Driven by persistent shortages of homes for sale – coupled with low mortgage rates drawing more buyers into the market – the median price of homes in the region hit a record $ 750,000 in June, according to data released Tuesday by CoreLogic / DQNews.

This is up from the previous record of $ 725,000, set in May. A year ago, the median price – the point where half of all homes sold more and half sold less – was $ 600,500.

“As soon as something hits the market, within 48 hours, you start getting bids, usually multiple bids that are overbid,” said Cindy Waasdorp, real estate agent at Berkshire Hathaway who sells in the North County for over a year. more than three decades. “I don’t see him slowing down until we get the inventory. There is so much demand. “

San Diego is not alone. Home prices continue to rise across the country and particularly in Southern California.

But unlike the housing bubble of the late 2000s, where easy-money lending practices drove home prices up, this surge appears to be centered on extremely low inventories of homes and condos in the market.

At the end of June 2019, before the pandemic, approximately 10,300 homes and 3,085 condos / townhouses were actively listed in San Diego County, according to data from the Multiple Listing Service.

At the end of June of this year, only 1,947 homes and 1,004 condos / townhouses were on the market.

“We don’t need to find that many buyers to sell these homes because we don’t have a lot of homes to sell,” said Nathan Moeder, director of San Diego real estate consultant, London Moeder Advisors. “So, unfortunately, they go to those who have the means.”

Competition is particularly intense for the San Diego version of single-family startup homes. Prices have increased over the past year from $ 500,000 to $ 550,000 to $ 700,000 or more, said Samantha O’Brien, real estate agent at PorchLight at University Heights.

“I sent an offer last week for some clients. We have exceeded the requested $ 10,000. It was not accepted because another offer was made that exceeded $ 45,000, ”she said. “So $ 10,000 or $ 15,000 more than asking price won’t get you the house on a hot property that just went onto the market.”

Moeder, the real estate consultant, said the San Diego area has been below state-mandated housing construction targets for several years.

Within the city limits of San Diego, the regional housing needs assessment called for the construction of 88,100 additional housing units from 2010 to 2020. Just over 37,000 were built through the end of 2018, or 42% of the target. Updated data was not available.

“We’re just not building enough,” Moeder said. “The number one concern in the region for employers is to find accommodation for their employees. Sadly I think we have become the model for Santa Barbara i.e. we only have limited stock and cannot meet demand so we are an expensive place to live .

For now, however, the price depends on the context where the buyers are coming from.

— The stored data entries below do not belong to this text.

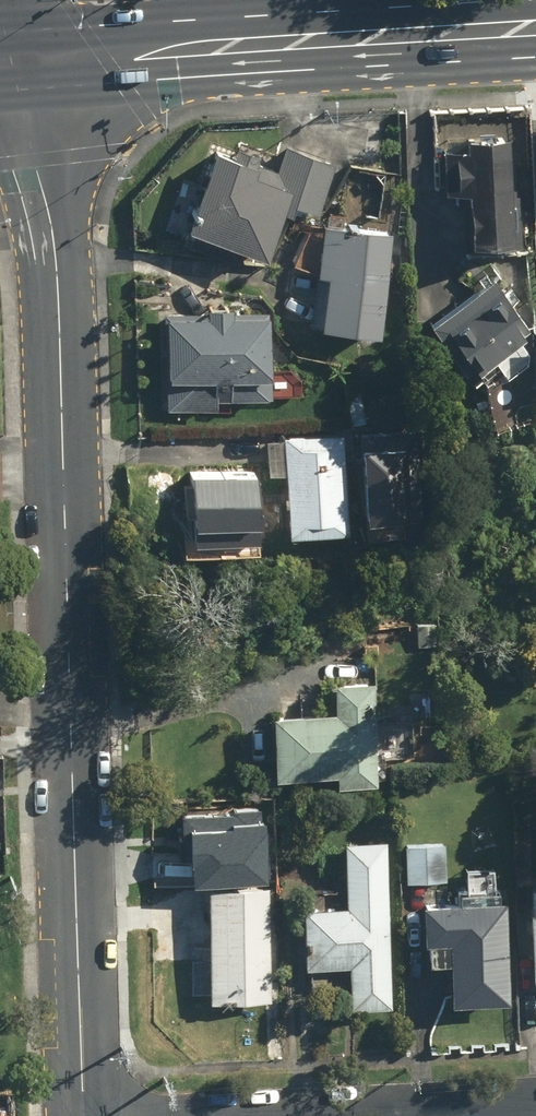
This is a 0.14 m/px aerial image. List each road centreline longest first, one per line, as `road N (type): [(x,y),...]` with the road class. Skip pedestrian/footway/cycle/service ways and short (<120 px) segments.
road 1 (unclassified): [(7,56),(57,247),(85,1115)]
road 2 (primary): [(535,32),(7,56)]
road 3 (residential): [(198,1115),(535,1101)]

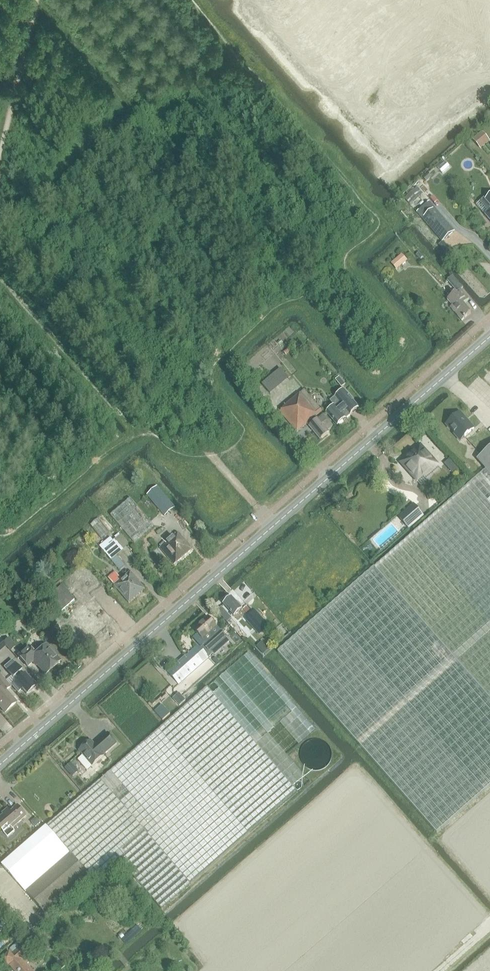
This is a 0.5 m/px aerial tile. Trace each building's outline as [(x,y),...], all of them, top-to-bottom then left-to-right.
[(482,132),(473,140),(481,149),(489,141),(482,132)] [(418,189),(407,198),(411,202),(421,193),(418,189)] [(458,195),(454,194),(451,196),(452,200),(456,202),(459,199),(460,199),(464,200),(467,198),(466,194),(462,192),(459,195),(458,195)] [(429,202),(417,212),(423,219),(443,242),(454,231),(435,209),(429,202)] [(401,254),(391,263),(395,268),(399,265),(401,267),(407,261),(401,254)] [(456,293),(448,301),(453,307),(451,308),(462,322),(471,314),(462,303),(468,298),(461,290),(457,293),(456,294),(456,293)] [(260,385),(268,395),(287,379),(278,369),(260,385)] [(339,376),(335,380),(342,387),(346,384),(339,376)] [(287,407),(281,412),(298,432),(307,424),(321,440),(329,433),(328,431),(333,426),(324,415),(318,419),(315,416),(322,410),(304,390),(286,405),(287,407)] [(336,405),(327,413),(338,426),(358,409),(346,394),(344,391),(332,401),(336,405)] [(447,425),(455,434),(454,435),(459,440),(464,436),(465,437),(474,429),(468,422),(467,423),(460,414),(447,425)] [(401,463),(417,482),(423,477),(424,478),(438,466),(421,446),(401,463)] [(375,569),(278,653),(439,834),(489,789),(489,449),(477,460),(487,471),(375,569)] [(148,496),(165,516),(175,508),(158,487),(148,496)] [(111,516),(134,544),(154,526),(131,499),(111,516)] [(402,516),(400,518),(411,531),(414,528),(425,518),(414,505),(402,516)] [(160,549),(174,565),(192,550),(180,534),(175,539),(174,538),(160,549)] [(99,546),(120,570),(125,565),(118,556),(124,551),(116,542),(115,543),(110,537),(99,546)] [(146,589),(137,578),(131,571),(122,579),(117,574),(110,580),(129,603),(146,589)] [(78,616),(94,634),(112,617),(89,591),(81,599),(87,607),(82,611),(83,612),(78,616)] [(224,604),(235,616),(241,610),(242,611),(243,610),(232,597),(224,604)] [(248,617),(262,633),(266,629),(252,613),(248,617)] [(203,651),(209,658),(213,655),(210,652),(211,652),(227,638),(208,618),(195,630),(207,643),(203,646),(206,648),(203,651)] [(9,639),(3,644),(7,649),(13,644),(9,639)] [(262,642),(257,646),(264,654),(269,649),(262,642)] [(33,661),(44,674),(59,661),(44,645),(34,655),(27,647),(17,657),(26,667),(33,661)] [(169,672),(180,684),(209,658),(203,651),(199,646),(169,672)] [(249,652),(208,688),(299,793),(310,782),(287,754),(315,730),(249,652)] [(12,675),(5,681),(11,687),(12,686),(18,693),(22,689),(26,694),(27,693),(28,693),(36,687),(25,674),(24,675),(12,662),(5,668),(12,675)] [(5,713),(17,703),(6,691),(11,687),(0,676),(0,707),(5,713)] [(238,722),(208,688),(169,723),(46,827),(6,861),(2,865),(26,893),(43,912),(89,873),(95,879),(120,857),(164,907),(299,793),(238,722)] [(179,693),(173,699),(179,706),(186,701),(185,700),(182,697),(181,695),(179,693)] [(160,699),(152,706),(160,715),(167,708),(160,699)] [(84,754),(78,760),(87,770),(93,765),(94,765),(105,755),(118,743),(109,733),(96,744),(92,740),(80,750),(84,754)] [(302,762),(306,767),(310,769),(315,770),(320,770),(325,767),(329,764),(331,759),(331,754),(330,749),(327,745),(323,742),(318,740),(313,740),(308,742),(303,746),(301,751),(300,756),(302,762)] [(70,762),(64,768),(69,772),(75,767),(70,762)] [(0,818),(0,828),(5,833),(8,837),(15,832),(12,829),(26,816),(18,806),(11,812),(8,809),(3,814),(3,815),(0,818)] [(36,818),(31,822),(35,827),(40,823),(36,818)] [(15,970),(33,970),(31,969),(34,965),(26,956),(29,953),(22,945),(11,955),(10,953),(0,961),(7,969),(10,966),(15,970)] [(89,953),(83,959),(89,966),(95,960),(89,953)]
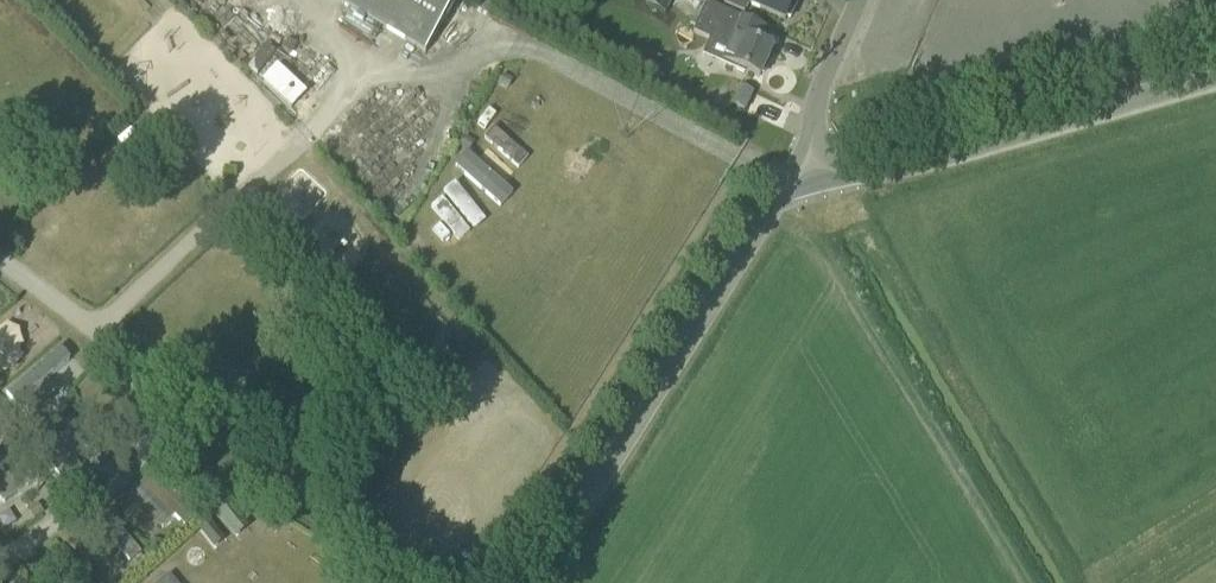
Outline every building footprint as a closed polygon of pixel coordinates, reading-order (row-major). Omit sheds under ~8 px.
[(426,53),(458,0),(338,0),(426,53)] [(670,0),(649,0),(647,6),(664,13),(670,0)] [(723,6),(745,16),(750,5),(785,21),(786,19),(790,19),(795,8),(792,5),(794,0),(725,0),(723,6)] [(756,42),(763,28),(706,3),(693,33),(719,45),(718,48),(728,53),(724,62),(737,68),(736,70),(744,74),(745,71),(760,78),(772,49),(756,42)] [(265,46),(244,65),(288,110),(308,91),(265,46)] [(732,106),(744,111),(753,93),(741,87),(732,106)] [(448,209),(466,176),(452,169),(434,202),(448,209)] [(473,180),(442,225),(458,236),(489,192),(473,180)] [(26,365),(13,325),(0,329),(0,373),(26,365)] [(5,392),(19,406),(68,359),(55,345),(5,392)] [(143,518),(162,526),(168,512),(149,504),(143,518)] [(116,576),(141,553),(109,518),(84,540),(116,576)] [(70,570),(60,582),(87,582),(70,570)]
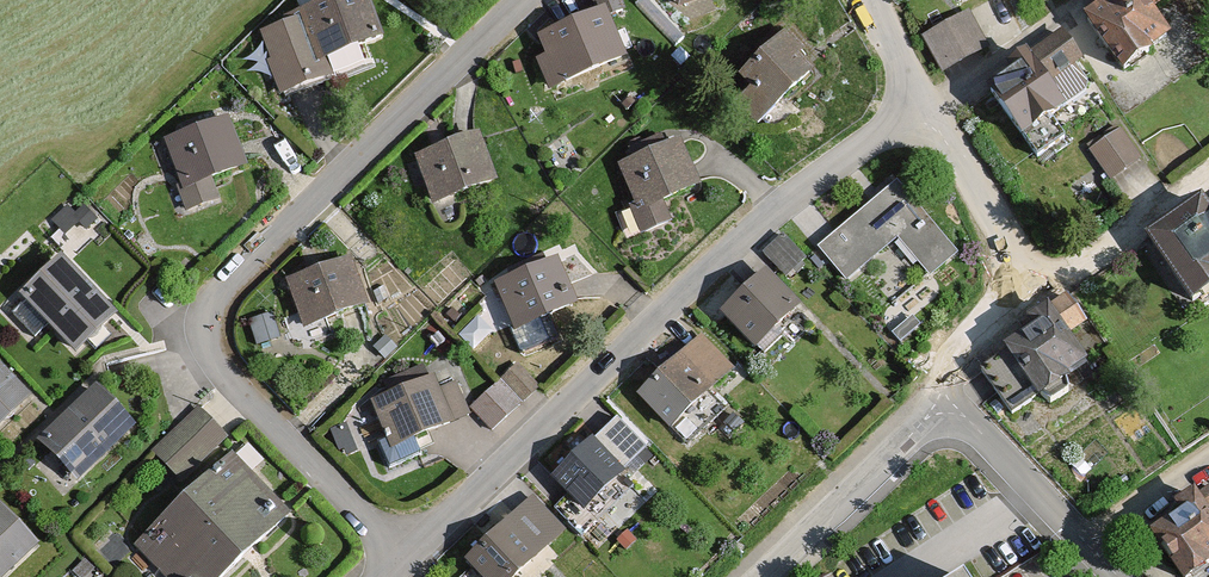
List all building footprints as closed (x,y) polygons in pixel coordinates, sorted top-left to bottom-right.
[(260,35),(285,99),(337,79),(330,61),(388,38),(373,0),(351,0),(260,35)] [(681,9),(707,0),(678,0),(681,9)] [(952,11),(982,0),(948,0),(952,11)] [(1084,27),(1127,82),(1174,45),(1156,21),(1183,0),(1119,0),(1084,27)] [(628,65),(607,14),(542,41),(550,59),(543,62),(557,94),(628,65)] [(968,17),(922,40),(942,79),(988,55),(968,17)] [(780,29),(730,77),(780,136),(838,87),(780,29)] [(1103,96),(1063,37),(1015,70),(1036,102),(1005,123),(1024,150),(1103,96)] [(223,202),(215,182),(249,170),(231,120),(166,144),(191,214),(223,202)] [(1127,131),(1091,156),(1126,209),(1163,184),(1127,131)] [(485,140),(418,160),(432,208),(500,188),(485,140)] [(683,144),(620,169),(646,235),(675,223),(668,205),(702,191),(683,144)] [(933,278),(960,254),(897,184),(820,252),(848,284),(898,239),(933,278)] [(1146,249),(1193,315),(1208,304),(1208,217),(1203,209),(1146,249)] [(784,238),(765,257),(788,280),(807,262),(784,238)] [(562,250),(498,298),(533,362),(588,323),(562,250)] [(24,299),(80,355),(119,316),(63,260),(24,299)] [(351,261),(289,283),(307,333),(368,311),(351,261)] [(771,275),(726,318),(762,355),(807,312),(771,275)] [(1124,385),(1071,318),(1015,364),(1062,429),(1124,385)] [(740,376),(704,338),(640,399),(676,437),(740,376)] [(33,400),(0,368),(0,433),(33,400)] [(515,371),(473,410),(495,433),(537,394),(515,371)] [(434,382),(374,404),(391,450),(469,421),(457,388),(439,395),(434,382)] [(98,389),(41,446),(80,485),(137,428),(98,389)] [(228,444),(198,413),(153,455),(183,486),(228,444)] [(589,517),(630,477),(595,441),(554,482),(589,517)] [(234,459),(139,550),(165,576),(227,576),(290,518),(234,459)] [(1193,495),(1142,529),(1174,576),(1183,576),(1208,560),(1208,520),(1193,495)] [(39,546),(2,508),(0,510),(0,576),(8,576),(39,546)] [(513,517),(468,567),(478,576),(525,576),(541,559),(527,546),(535,537),(513,517)]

Compared to Orange County and Los Angeles, San Diego is “relatively cheaper,” said Selma Hepp, deputy chief economist at CoreLogic.

“The region remains very attractive to young buyers both because of the relative affordability but also because of the strong growth in higher paying jobs and those in medical research,” said Hepp.

Median prices in Orange County hit $ 900,000 last month, while Los Angeles hit $ 790,000, according to DQNews.

“We have a lot of buyers coming from San Francisco, Los Angeles and Orange County because they can now work remotely,” Waasdorp said. “Instead of paying high prices for something much smaller, like a condo or apartment, they can move to San Diego and our prices seem cheap to them. They can have half an acre. So life has changed since COVID. “

According to CoreLogic / DQ News, 4,789 homes and condos sold in June. This represents an increase from 3,561 sales in June 2020 in the midst of the pandemic.

It could take some time for the pace of price increases to moderate, real estate experts say. The number of homes for sale is unlikely to match demand anytime soon. While rising mortgage rates may chill the market, there are few signs of significant rate hikes on the horizon.

“As in most California metropolitan areas, prices in San Diego continue to be under high pressure due to a historically low inventory of homes for sale and very little new construction,” said Hepp, deputy economist at CoreLogic. “As a result, the CoreLogic HPI forecast places San Diego among the fastest growing areas for home prices over the next year with an expected 11% price increase through May 2022.”